Collected data entries
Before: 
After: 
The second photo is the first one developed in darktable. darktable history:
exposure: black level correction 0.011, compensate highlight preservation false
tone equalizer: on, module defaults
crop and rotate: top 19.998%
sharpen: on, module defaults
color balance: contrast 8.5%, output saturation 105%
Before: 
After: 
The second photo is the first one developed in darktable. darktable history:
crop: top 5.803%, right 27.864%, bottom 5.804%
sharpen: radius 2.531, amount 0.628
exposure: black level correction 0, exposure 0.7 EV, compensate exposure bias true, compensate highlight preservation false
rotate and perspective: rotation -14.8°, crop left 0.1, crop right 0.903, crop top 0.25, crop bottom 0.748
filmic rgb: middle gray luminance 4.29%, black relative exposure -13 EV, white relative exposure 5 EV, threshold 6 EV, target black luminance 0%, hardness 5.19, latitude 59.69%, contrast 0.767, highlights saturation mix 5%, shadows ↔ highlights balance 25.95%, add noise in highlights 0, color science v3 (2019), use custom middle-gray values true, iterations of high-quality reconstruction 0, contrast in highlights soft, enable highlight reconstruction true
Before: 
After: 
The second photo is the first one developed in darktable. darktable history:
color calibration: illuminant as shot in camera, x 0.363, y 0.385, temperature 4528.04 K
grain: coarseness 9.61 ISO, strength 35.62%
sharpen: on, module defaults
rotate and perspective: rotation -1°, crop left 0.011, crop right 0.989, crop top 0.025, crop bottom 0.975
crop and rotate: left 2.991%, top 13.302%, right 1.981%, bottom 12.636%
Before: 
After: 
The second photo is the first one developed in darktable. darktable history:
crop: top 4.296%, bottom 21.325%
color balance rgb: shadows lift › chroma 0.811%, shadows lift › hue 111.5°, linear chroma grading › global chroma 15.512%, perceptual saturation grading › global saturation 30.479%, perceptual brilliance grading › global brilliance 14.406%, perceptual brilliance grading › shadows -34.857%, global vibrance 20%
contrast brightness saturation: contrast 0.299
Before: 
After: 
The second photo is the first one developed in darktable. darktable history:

• Stated task: Put each line, starting at the beginning of the items and ending at the line that contains "filmic rgb: middle", into a JSON list of strings with one string per line, skipping any blank lines.

• Complete output:
[
  "Before: ",
  "After: ",
  "The second photo is the first one developed in darktable. darktable history:",
  "exposure: black level correction 0.011, compensate highlight preservation false",
  "tone equalizer: on, module defaults",
  "crop and rotate: top 19.998%",
  "sharpen: on, module defaults",
  "color balance: contrast 8.5%, output saturation 105%",
  "Before: ",
  "After: ",
  "The second photo is the first one developed in darktable. darktable history:",
  "crop: top 5.803%, right 27.864%, bottom 5.804%",
  "sharpen: radius 2.531, amount 0.628",
  "exposure: black level correction 0, exposure 0.7 EV, compensate exposure bias true, compensate highlight preservation false",
  "rotate and perspective: rotation -14.8°, crop left 0.1, crop right 0.903, crop top 0.25, crop bottom 0.748",
  "filmic rgb: middle gray luminance 4.29%, black relative exposure -13 EV, white relative exposure 5 EV, threshold 6 EV, target black luminance 0%, hardness 5.19, latitude 59.69%, contrast 0.767, highlights saturation mix 5%, shadows ↔ highlights balance 25.95%, add noise in highlights 0, color science v3 (2019), use custom middle-gray values true, iterations of high-quality reconstruction 0, contrast in highlights soft, enable highlight reconstruction true"
]